- [Source extract]:
==============================
Mortensen thinks – rightly – that The Fellowship of the Ring turned out the best of the three, perhaps largely because it was shot in one go. “It was very confusing, we were going at such a pace, and they had so many units shooting, it was really insane. But it’s true that the first script was better organised,” he says. “Also, Peter was always a geek in terms of technology but, once he had the means to do it, and the evolution of the technology really took off, he never looked back. In the first movie, yes, there’s Rivendell, and Mordor, but there’s sort of an organic quality to it, actors acting with each other, and real landscapes; it’s grittier. The second movie already started ballooning, for my taste, and then by the third one, there were a lot of special effects. It was grandiose, and all that, but whatever was subtle, in the first movie, gradually got lost in the second and third. Now with The Hobbit, one and two, it’s like that to the power of 10.
==============================
- [Information shown]:
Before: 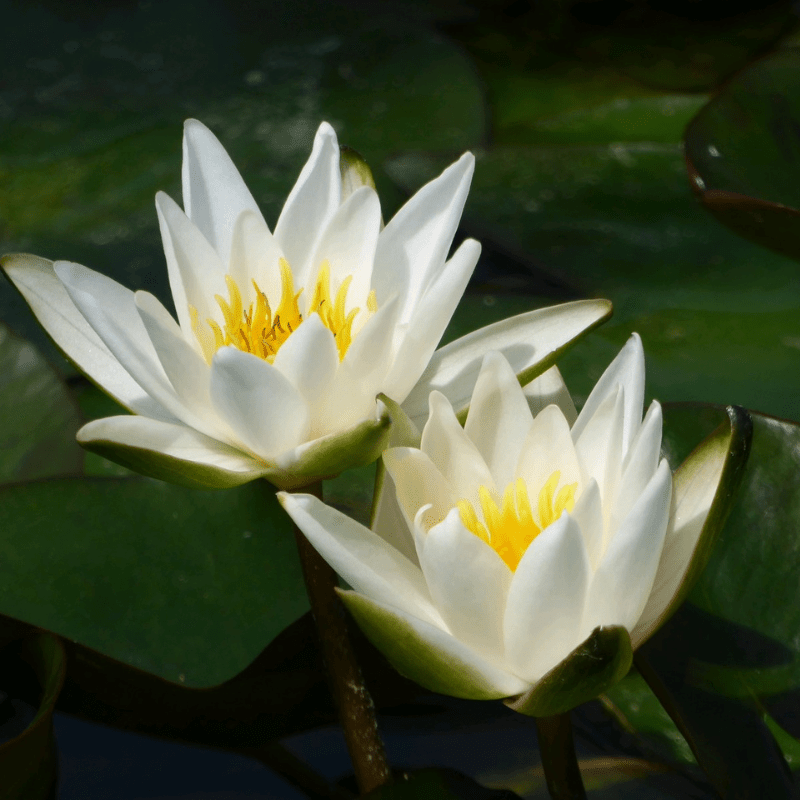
==============================
- [Task instructions]: In the interview excerpt, which of the three films does Mortensen think turned out the best? The material after the interview excerpt is separate from it.

- [Complete output]: The Fellowship of the Ring